Hugh Welsh: Yeah, I’m agnostic with respect to corn ethanol. DSM’s not in the corn ethanol business. We understand that’s the logical first step to get to the second generation, or cellulosic ethanol, but we’re ready to make that step now, and I think the Poet-DSM plant as well as the new DuPont plant are a demonstration that the industry is ready to move from that first generation now to the second generation.

Monica Trauzzi: DSM recently joined 67 other companies in a climate pledge to cut carbon emissions. You support putting a price on carbon, so I’m curious what your thoughts are on the Clean Power Plan, not quite a price on carbon.

Hugh Welsh: You might find it remarkable, and I don’t think it goes far enough. We would really like to see a carbon fee here in the United States along the lines of what Senator Whitehouse has proposed in his bill. We think, until there’s a price on natural capital, which includes air, water and carbon, we’re never going to see the technological developments that we need in a biorenewable economy, and so DSM is a strong proponent of a carbon fee or a carbon tax.
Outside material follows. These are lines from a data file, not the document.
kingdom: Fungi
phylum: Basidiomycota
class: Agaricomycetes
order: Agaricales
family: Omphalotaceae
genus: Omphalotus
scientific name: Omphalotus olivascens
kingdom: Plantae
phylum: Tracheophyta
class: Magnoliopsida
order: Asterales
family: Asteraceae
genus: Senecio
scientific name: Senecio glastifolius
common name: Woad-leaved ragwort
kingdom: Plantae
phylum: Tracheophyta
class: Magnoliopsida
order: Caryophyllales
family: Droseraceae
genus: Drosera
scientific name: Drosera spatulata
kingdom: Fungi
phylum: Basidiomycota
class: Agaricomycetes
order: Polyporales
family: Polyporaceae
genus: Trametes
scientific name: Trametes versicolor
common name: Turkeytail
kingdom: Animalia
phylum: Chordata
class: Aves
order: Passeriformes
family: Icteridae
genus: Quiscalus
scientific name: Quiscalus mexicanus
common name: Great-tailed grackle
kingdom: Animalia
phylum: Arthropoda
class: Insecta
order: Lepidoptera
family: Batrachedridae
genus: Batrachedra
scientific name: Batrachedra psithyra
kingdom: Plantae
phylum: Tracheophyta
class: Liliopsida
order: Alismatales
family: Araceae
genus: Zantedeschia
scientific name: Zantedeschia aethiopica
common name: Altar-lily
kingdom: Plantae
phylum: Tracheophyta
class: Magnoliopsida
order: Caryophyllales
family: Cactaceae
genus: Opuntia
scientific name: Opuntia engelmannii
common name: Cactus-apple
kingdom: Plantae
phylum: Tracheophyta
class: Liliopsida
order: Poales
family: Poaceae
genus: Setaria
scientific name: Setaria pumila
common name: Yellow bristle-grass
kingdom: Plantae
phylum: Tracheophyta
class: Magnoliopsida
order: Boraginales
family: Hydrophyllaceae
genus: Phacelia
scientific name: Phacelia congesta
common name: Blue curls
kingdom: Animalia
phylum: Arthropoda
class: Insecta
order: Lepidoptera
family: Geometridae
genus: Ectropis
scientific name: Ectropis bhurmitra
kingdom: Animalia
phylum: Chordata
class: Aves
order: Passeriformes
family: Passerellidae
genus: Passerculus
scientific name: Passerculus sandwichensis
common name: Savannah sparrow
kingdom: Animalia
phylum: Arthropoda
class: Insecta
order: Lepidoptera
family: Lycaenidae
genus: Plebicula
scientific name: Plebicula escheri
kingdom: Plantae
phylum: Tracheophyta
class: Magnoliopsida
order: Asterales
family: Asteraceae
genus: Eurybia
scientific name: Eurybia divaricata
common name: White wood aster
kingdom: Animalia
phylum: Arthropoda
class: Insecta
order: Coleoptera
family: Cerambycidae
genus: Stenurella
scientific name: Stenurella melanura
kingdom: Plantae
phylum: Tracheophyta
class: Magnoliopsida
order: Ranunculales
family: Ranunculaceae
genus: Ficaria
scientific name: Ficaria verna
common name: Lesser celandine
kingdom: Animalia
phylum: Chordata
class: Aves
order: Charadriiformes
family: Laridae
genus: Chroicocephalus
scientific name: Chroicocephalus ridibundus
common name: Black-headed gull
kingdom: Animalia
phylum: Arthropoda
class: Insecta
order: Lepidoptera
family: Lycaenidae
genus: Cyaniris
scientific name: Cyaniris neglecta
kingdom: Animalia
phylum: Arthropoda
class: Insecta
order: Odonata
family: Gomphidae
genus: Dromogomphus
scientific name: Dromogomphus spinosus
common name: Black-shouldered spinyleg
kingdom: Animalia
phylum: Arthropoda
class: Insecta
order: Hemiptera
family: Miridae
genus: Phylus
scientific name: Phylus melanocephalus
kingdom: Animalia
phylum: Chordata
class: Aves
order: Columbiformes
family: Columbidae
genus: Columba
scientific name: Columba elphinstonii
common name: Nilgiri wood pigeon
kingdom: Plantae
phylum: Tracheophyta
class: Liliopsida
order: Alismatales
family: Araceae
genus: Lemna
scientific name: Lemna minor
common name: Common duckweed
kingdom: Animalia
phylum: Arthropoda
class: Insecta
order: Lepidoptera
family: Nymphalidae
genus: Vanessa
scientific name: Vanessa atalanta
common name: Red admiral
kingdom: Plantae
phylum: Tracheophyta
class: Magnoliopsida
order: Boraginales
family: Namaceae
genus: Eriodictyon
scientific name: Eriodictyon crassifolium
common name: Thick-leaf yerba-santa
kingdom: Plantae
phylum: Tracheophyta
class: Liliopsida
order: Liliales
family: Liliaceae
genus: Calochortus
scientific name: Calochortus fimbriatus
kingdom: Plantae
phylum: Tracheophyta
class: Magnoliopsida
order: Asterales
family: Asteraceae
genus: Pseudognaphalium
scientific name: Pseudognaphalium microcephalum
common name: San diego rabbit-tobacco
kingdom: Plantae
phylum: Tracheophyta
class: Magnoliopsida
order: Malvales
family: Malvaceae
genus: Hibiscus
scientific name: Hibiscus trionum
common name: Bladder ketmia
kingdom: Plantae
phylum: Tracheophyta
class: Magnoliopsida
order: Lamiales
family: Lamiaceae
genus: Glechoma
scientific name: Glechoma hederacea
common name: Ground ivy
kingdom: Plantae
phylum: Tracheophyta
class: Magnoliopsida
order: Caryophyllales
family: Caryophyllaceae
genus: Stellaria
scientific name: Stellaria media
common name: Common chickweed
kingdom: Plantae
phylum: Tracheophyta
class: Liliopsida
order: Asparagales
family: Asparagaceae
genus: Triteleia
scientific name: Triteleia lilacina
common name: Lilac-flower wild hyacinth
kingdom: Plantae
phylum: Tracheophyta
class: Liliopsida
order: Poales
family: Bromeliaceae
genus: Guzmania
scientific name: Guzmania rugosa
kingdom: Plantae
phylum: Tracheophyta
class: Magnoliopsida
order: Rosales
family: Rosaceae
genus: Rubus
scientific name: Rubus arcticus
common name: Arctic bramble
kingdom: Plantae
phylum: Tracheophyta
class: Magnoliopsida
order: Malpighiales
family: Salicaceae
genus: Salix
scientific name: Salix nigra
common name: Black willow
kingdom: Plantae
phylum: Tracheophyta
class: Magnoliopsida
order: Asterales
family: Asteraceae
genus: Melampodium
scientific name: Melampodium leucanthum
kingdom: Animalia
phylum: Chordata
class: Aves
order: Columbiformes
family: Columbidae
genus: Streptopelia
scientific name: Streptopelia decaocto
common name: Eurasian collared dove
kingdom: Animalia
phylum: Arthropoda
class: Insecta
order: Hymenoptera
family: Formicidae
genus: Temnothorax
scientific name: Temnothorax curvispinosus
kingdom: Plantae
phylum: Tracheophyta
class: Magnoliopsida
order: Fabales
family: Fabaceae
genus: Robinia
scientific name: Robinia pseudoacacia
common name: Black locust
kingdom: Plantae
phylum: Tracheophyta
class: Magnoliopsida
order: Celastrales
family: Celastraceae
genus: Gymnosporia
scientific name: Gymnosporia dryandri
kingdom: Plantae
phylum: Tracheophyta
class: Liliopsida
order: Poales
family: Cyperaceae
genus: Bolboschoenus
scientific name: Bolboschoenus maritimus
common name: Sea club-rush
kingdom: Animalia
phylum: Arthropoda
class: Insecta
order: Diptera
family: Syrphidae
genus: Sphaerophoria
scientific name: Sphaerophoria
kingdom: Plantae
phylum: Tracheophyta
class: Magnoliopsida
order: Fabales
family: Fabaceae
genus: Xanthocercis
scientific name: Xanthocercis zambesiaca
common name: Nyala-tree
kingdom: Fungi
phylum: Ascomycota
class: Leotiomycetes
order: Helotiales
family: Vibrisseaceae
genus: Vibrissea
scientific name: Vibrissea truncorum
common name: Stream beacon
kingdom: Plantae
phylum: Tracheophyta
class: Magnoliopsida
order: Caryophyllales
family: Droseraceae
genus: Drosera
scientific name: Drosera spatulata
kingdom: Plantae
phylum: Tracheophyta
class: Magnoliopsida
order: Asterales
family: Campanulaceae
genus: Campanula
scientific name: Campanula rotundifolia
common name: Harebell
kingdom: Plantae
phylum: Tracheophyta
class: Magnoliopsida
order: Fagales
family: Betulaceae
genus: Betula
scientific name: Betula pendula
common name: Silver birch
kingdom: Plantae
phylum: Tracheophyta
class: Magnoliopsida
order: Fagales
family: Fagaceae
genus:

Monica Trauzzi: But in terms of legs — political legs in Congress — the chances of a carbon tax passing are very slim. Is the Clean Power Plan a good step forward, then?

Hugh Welsh: It’s the first step forward, but again, I don’t think it goes far enough. Until there’s more economic incentive to make the transition away from a fossil economy to a biorenewable economy, we’re not going to see that change.

Monica Trauzzi: You’ve also talked about tying executive compensation to reducing greenhouse gas emissions. How broad of a reach could that feasibly have?

Hugh Welsh: Well, in DSM, as you may know, 30 percent of my variable pay — or my bonus — is tied to us reaching sustainability goals such as reducing greenhouse gas emissions. If you want to encourage the private sector to come with new innovation and new technology to do this, you gotta find a way to tie it to the renumeration. Otherwise, we’ll end up with a lot of pledges, which are outstanding, and it’s great to see the support, but we need to move from rhetoric to renumeration. That’s where you’re going to see real change.

Monica Trauzzi: But how would you put that into place? I mean, you can’t necessarily put a policy into place.

Hugh Welsh: I’d like to see companies who step up and make a climate pledge also put their money where their mouth is and tie their executive compensation to reaching some of the goals that they’ve pledged to reach.

Monica Trauzzi: All right. Very interesting. We’ll end it there. Thank you for coming on the show.

Hugh Welsh: Thank you.

Monica Trauzzi: And thanks for watching. We’ll see you back here tomorrow.